So, I have to let myself squee for a moment. Today, I totally got groomed by a wallaby. YOU GUYS. CUTEST THING EVER. (Aside from maybe wallabies themselves. Or sugar gliders. I'm quickly gaining a sugar glider infatuation as well).
Anyway. Moving on.
In the past few weeks, you've seen us dream big and talk about rituals. This week, we're going to show our humble sides and share a little household disaster with you. You know when you have those moments where you're not thinking and you pour bleach in the toilet bowl right after you pee? (What? That doesn't happen to everyone?) (Note: PSA: DON'T DO THIS-- the ammonia in urine reacts with the bleach to make mustard gas. Yikes). (By the way, that goes for any products with ammonia/ bleach in them).
Or maybe you're cooking and something in the oven catches fire. You open the door to assess the situation and it goes from a tiny kitchen fire to an inferno. (This totally happened to my husband before we even met).
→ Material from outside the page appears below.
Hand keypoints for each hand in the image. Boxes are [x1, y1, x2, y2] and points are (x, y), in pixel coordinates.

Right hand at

We've all had these moments, and while we don't usually like sharing them with other people, it's time. We're going to air our dirty proverbial (or perhaps literal) laundry. We're going to share something stupid we've all done.
Mine is... pretty spectacular. See, in October of 2010, I got married. During this "wedding" business, I had fancy tables set up where people ate, drank, chatted, etc. And on those tables were cylinder vases-- tall, clear glass cylinders. Inside were river rock pebbles and a pillar candle. The candles were lit during the evening, and at the end of the night, all of the centerpieces came back home to me.
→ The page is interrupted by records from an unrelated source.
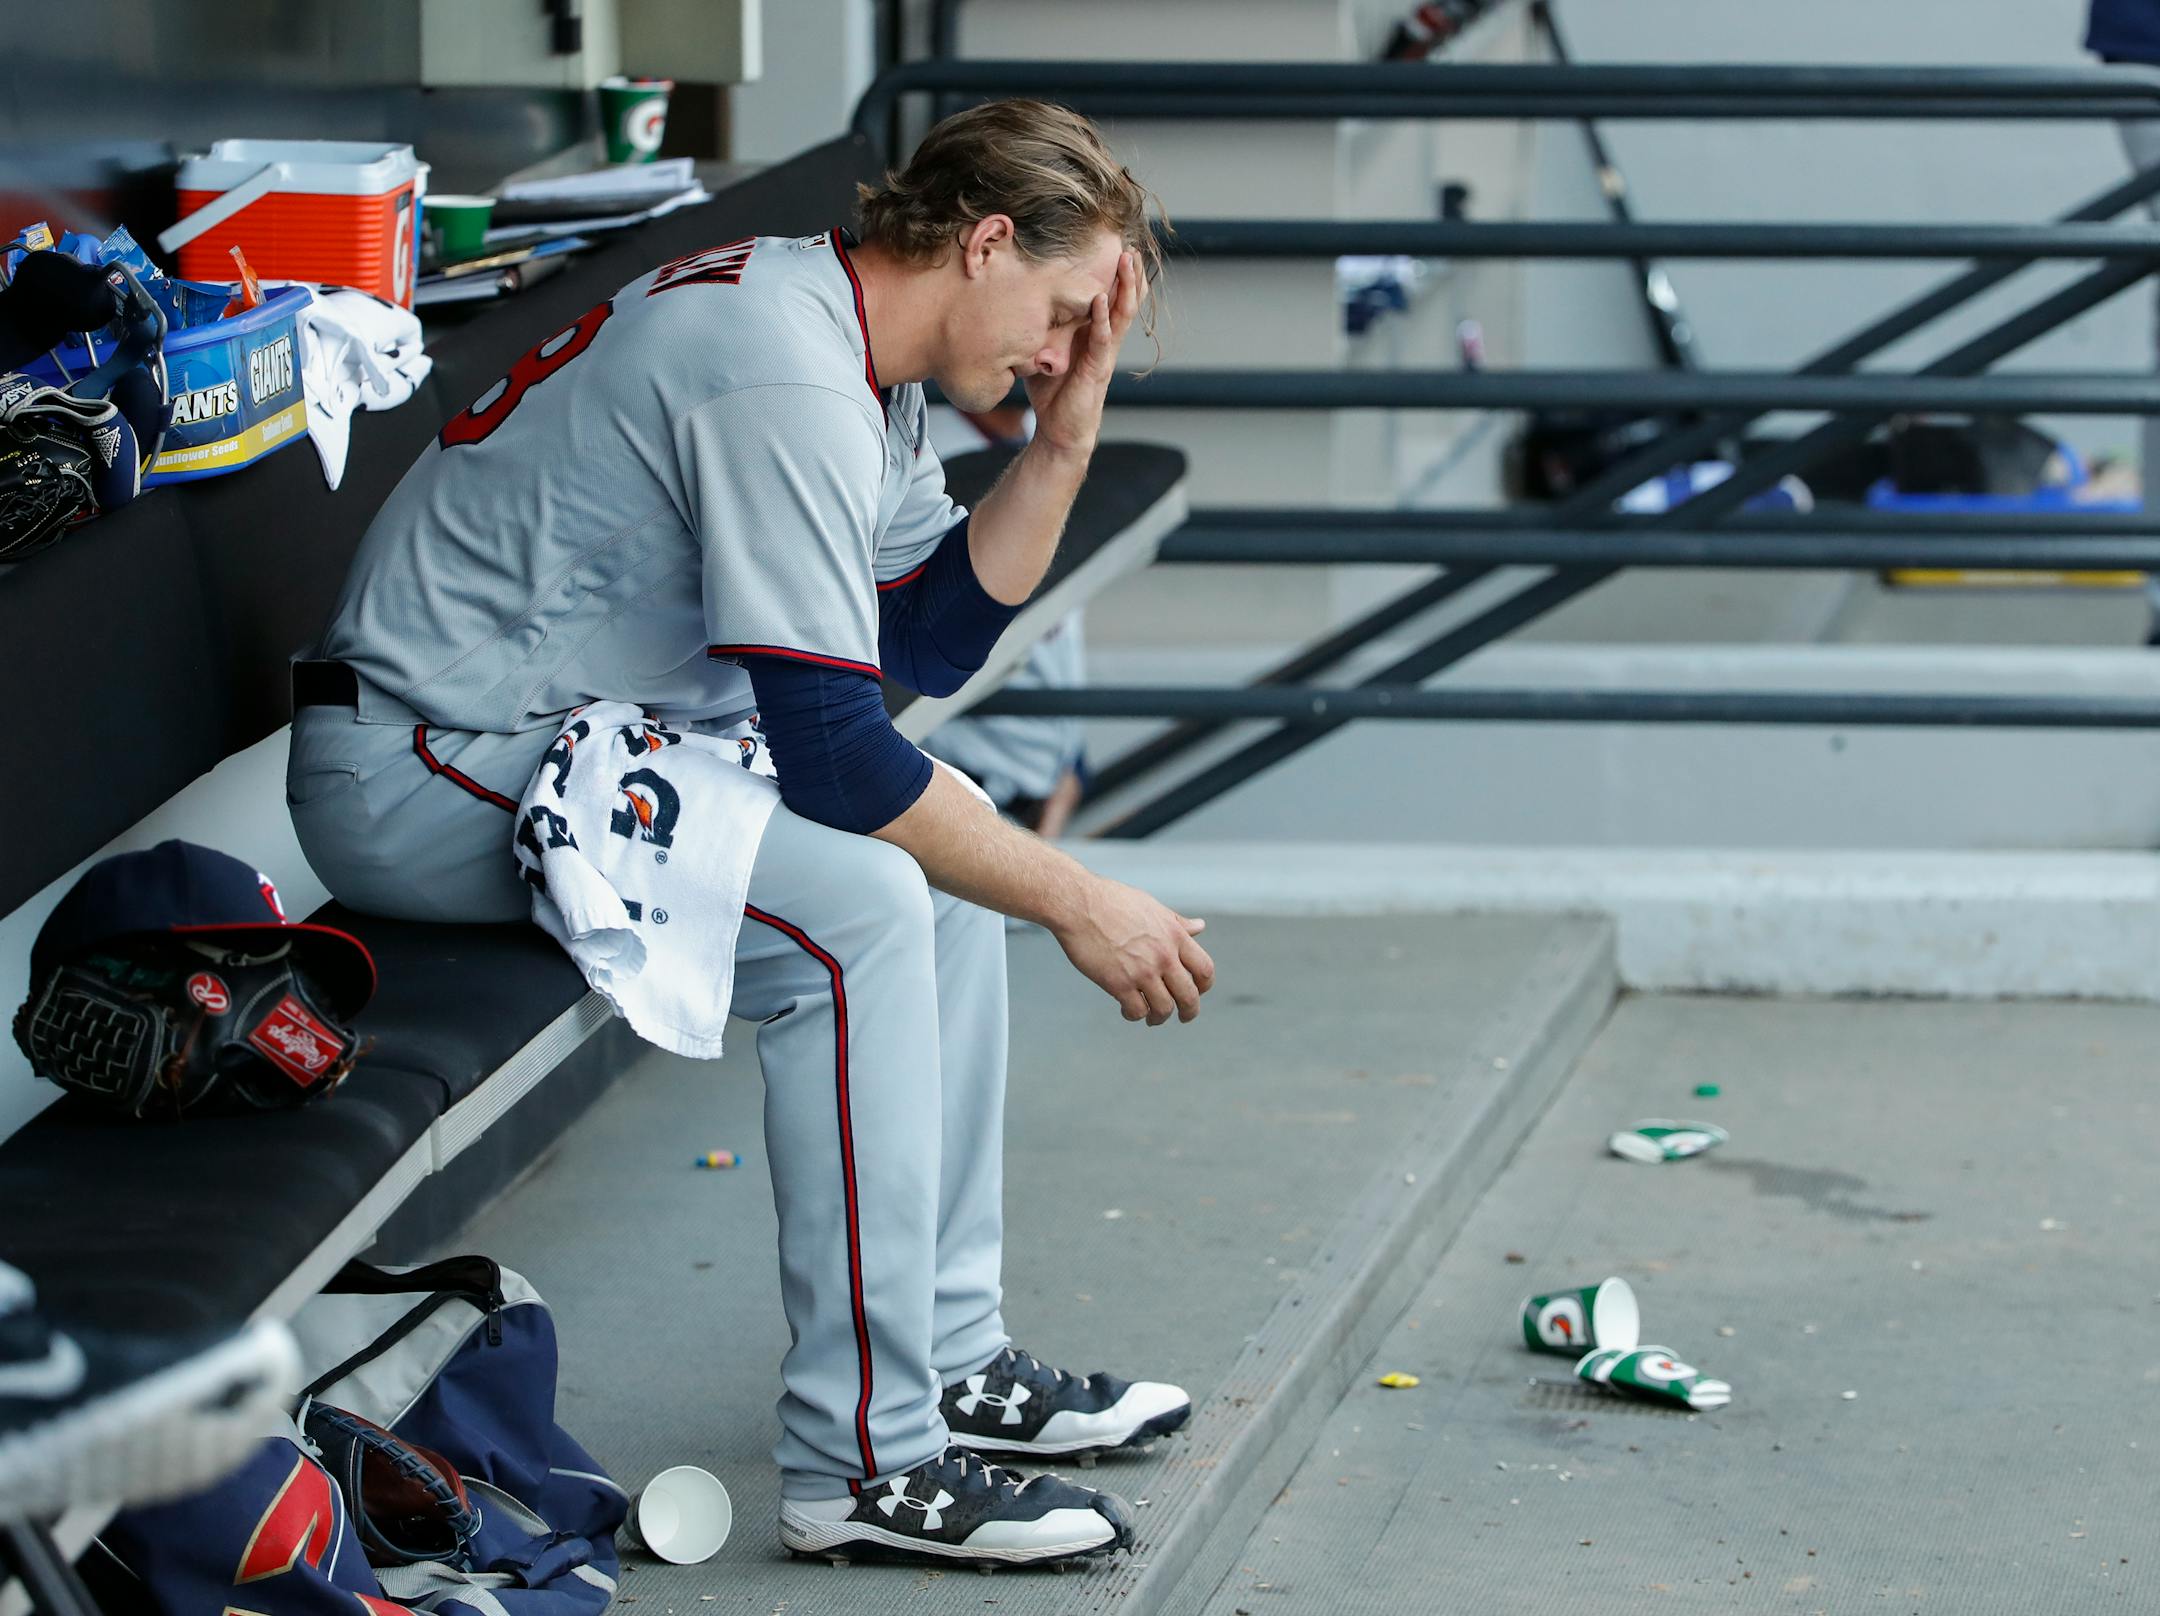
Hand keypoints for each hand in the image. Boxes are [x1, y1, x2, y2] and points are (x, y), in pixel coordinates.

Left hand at [1025, 248, 1139, 457]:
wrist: (1059, 432)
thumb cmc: (1053, 393)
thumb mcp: (1044, 351)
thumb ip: (1041, 328)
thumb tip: (1016, 301)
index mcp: (1094, 336)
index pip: (1111, 300)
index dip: (1117, 277)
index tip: (1119, 248)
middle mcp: (1104, 341)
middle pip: (1123, 301)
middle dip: (1128, 274)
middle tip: (1129, 246)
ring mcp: (1103, 354)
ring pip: (1120, 315)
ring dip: (1124, 287)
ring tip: (1126, 262)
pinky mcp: (1097, 370)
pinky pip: (1102, 338)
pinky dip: (1102, 318)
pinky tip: (1101, 299)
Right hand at [1052, 874, 1214, 1025]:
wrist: (1078, 904)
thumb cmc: (1111, 901)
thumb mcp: (1152, 907)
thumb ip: (1177, 922)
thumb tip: (1200, 926)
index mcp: (1174, 936)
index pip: (1204, 969)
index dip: (1205, 986)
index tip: (1198, 991)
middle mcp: (1163, 956)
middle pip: (1189, 996)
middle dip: (1189, 1012)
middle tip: (1184, 1017)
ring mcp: (1142, 971)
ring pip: (1164, 1009)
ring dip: (1160, 1018)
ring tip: (1152, 1018)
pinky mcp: (1118, 983)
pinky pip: (1136, 1010)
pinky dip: (1135, 1015)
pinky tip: (1128, 1010)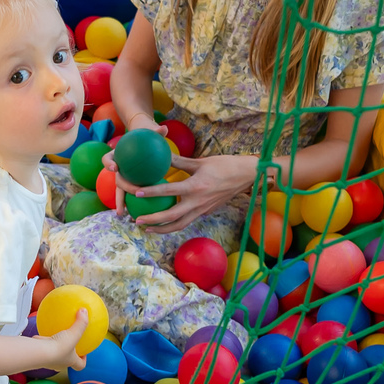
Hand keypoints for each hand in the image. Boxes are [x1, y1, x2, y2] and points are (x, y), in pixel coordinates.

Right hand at [36, 309, 88, 370]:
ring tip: (56, 337)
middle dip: (68, 354)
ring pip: (54, 354)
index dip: (83, 360)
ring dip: (55, 347)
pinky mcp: (39, 354)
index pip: (80, 365)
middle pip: (66, 361)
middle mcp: (60, 363)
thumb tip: (85, 312)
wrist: (40, 352)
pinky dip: (44, 341)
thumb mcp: (74, 333)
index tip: (84, 353)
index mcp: (70, 361)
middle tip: (69, 344)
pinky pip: (43, 346)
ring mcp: (48, 360)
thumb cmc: (59, 347)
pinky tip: (43, 332)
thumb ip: (80, 323)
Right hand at [101, 120, 167, 214]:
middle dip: (122, 188)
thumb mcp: (151, 132)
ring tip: (123, 213)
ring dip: (120, 202)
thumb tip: (163, 129)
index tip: (115, 168)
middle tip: (133, 192)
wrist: (144, 140)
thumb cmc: (147, 135)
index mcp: (117, 155)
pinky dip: (133, 203)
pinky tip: (141, 213)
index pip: (108, 159)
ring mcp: (123, 177)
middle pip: (117, 179)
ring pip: (120, 191)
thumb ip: (156, 131)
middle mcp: (118, 168)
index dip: (109, 164)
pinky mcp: (131, 184)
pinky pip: (132, 194)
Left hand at [124, 154, 259, 233]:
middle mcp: (198, 202)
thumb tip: (160, 154)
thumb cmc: (224, 165)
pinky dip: (173, 225)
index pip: (169, 190)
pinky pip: (187, 222)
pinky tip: (163, 223)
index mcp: (196, 187)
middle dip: (153, 220)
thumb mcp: (200, 161)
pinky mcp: (205, 213)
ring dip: (162, 228)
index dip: (152, 192)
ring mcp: (202, 210)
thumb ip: (179, 161)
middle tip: (136, 220)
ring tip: (147, 228)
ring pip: (179, 225)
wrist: (246, 176)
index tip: (137, 192)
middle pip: (172, 217)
A few months later (yeah, don't judge) found me trying to clean out said cylinder vases. A lot of them had wax melted down into the pebbles and stuck to the glass, but they still popped out relatively easily.
Except for one. One little vase, where the wax and pebbles had managed to form a lump so stubborn that nothing was working to get it out. I tried leverage, hot water, and finally-- got the brilliant idea to try and warm the vase on the stove, thus melting the wax and freeing the whole mass.
I'm sure you can see where this is going.
I turned on the burner, inching the vase carefully closer and closer to the flame.
Thank goodness I had the smart idea to stay in the room. About five minutes later, instead of melting, the whole thing just... exploded. Luckily, the glass didn't go far, but it DID burst into flames. Huge, tall flames.
In a panic, I turned off the stove... but the flames had caught the candle wax and were still going strong. I was home alone, I didn't know anything about gas-powered stoves, and I was pretty sure I was going to die.
So I called 911. The polite operator told me to pack up my animals and, pardon my acronomic language, GTFO. I did, shaking and scared the whole time.
The firefighters got here fast. I'm sure they couldn't help but laugh at the terrified housewife who thought her stove was going to explode and kill her. The fire was a measly two inches high by the time they arrived, and went out while they were there. They were nice enough to clean the wax off my stove and refused the Girl Scout cookies I offered them in thanks.
Then I had the fun task of calling my husband and explaining how I'd almost burned the house down and had to call the fire department.
He still teases me about it, almost a year later. Also, I'm not allowed to try "projects" while I'm home alone. (My idea, not his).
Also also, I am now petrified of exploding glass, and can't turn on that burner without flinching.
I think my favorite part of the whole thing is how utterly dumb it was to even try in retrospect. Yet, at the time, it seemed like a perfectly valid thing to do (obviously).
Have you ever had a "great" idea go horribly wrong?